Looking back at ourselves: Illustrations of motherhood by Jessie Willcox Smith


In her intimate and illuminating illustrations of mother and child, Jessie Willcox Smith captures some of my favourite parenting moments–namely reading and bedtime (both involve cuddles and of course, books).

Jessie Willcox Smith (1863-1935) was a prolific American illustrator whose images of late-Victorian domesticity were published in numerous children’s books (The Water-Babies, 1916) and magazines (Good Housekeeping, Harper’s and Scribner’s).

As dictated by the time in which she lived, Smith had to choose between a career as an illustrator and a life as wife and mother. She chose a career. But through her work, children became the centre of her life:

“It has been one long joyous road along which troop delightful children, happy children, sad children, thoughtful children, and above all wondering, imaginative children, who give to their charmingly original thoughts a delicious quaintness of expression. I love to paint them all.” (source)

Some have criticized her for idealizing the lives of children and mothers. I do not. I am not an art critic, but I am a mother, and I see something very different when I look at her illustrations.

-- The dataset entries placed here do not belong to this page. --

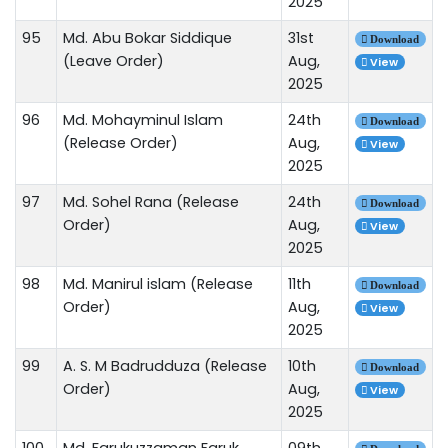
2025
95
Md. Abu Bokar Siddique
31st
Download
(Leave Order)
Aug,
View
2025
96
Md. Mohayminul Islam
24th
Download
(Release Order)
Aug,
View
2025
97
Md. Sohel Rana (Release
24th
Download
Order)
Aug,
View
2025
98
Md. Manirul islam (Release
11th
Download
Order)
Aug,
View
2025
99
A. S. M Badrudduza (Release
10th
Download
Order)
Aug,
View
2025
100
Md. Farukuzzaman Faruk
09th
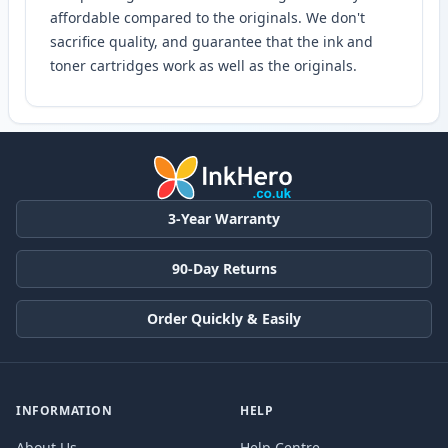
affordable compared to the originals. We don't
sacrifice quality, and guarantee that the ink and
toner cartridges work as well as the originals.
3-Year Warranty
90-Day Returns
Order Quickly & Easily
INFORMATION
HELP
About Us
Help Centre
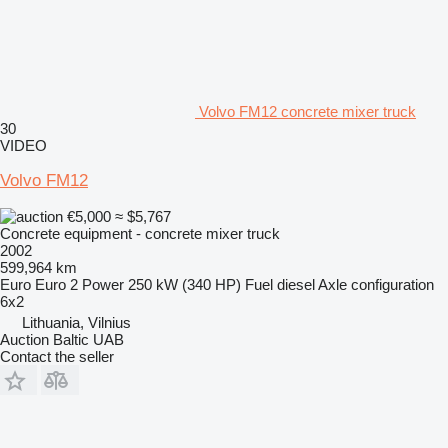
Volvo FM12 concrete mixer truck
30
VIDEO
Volvo FM12
€5,000
≈ $5,767
Concrete equipment - concrete mixer truck
2002
599,964 km
Euro
Euro 2
Power
250 kW (340 HP)
Fuel
diesel
Axle configuration
6x2
Lithuania, Vilnius
Auction Baltic UAB
Contact the seller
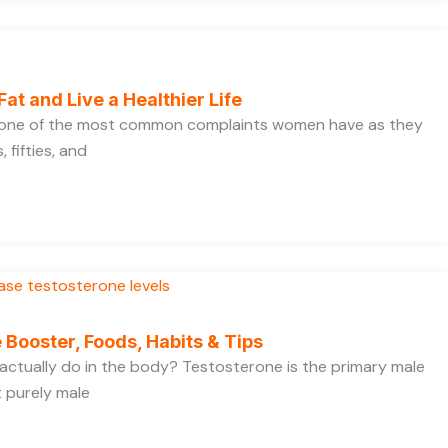
Fat and Live a Healthier Life
s one of the most common complaints women have as they
 fifties, and
 Booster, Foods, Habits & Tips
ctually do in the body? Testosterone is the primary male
t purely male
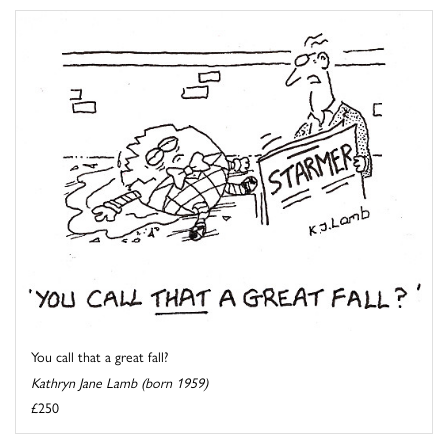
You call that a great fall?
Kathryn Jane Lamb (born 1959)
£250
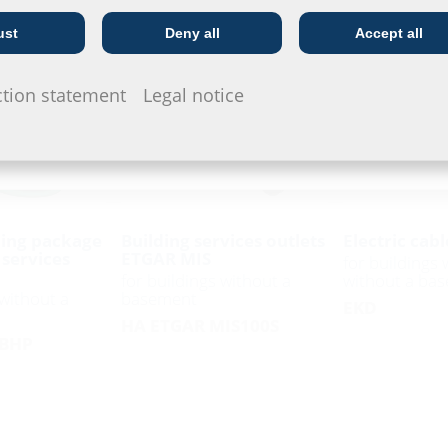
ust
Deny all
Accept all
Telecoms
Utility company
ction statement
Legal notice
ing package
Building services outlets
Electric cabl
 services
ETGAR MIS
for buildings 
for buildings without a
without a ba
 without a
basement
EKD
HA ETGAR MIS100S
 BHP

Smith’s work reflects the routine yet important things we do together every day–reading, dressing, eating, sleeping. As mothers, we are so busy doing these things that we barely notice them–and we rarely see them reflected back to us in such a beautiful and tender way. What I love seeing portrayed here is the sense of quiet purposefulness–these things need to get done, and so we do them.

These things we do to care for our children are not usually very exciting, and yet they are often wrought with emotion: fatigue and frustration, but also patience and love. I think she captures that reality here too.

Her illustrations, although created more than a century ago, let us see ourselves as mothers and hopefully recognize the beauty and the value in what we do.

I would love to know–what do you see when you look at Smith’s illustrations of motherhood?




Happy mother’s day. May you read good books, eat good food, sleep as much as you like, and get lots of cuddles.

(All images are from 1890, published in Scribner’s Magazine. Source: New York Public Library digital gallery.)


    • Glad you like them too! “Bedtime”, in particular, sends shivers up my spine. She perfectly captures the tenderness and the strength of a parent holding a sleeping child.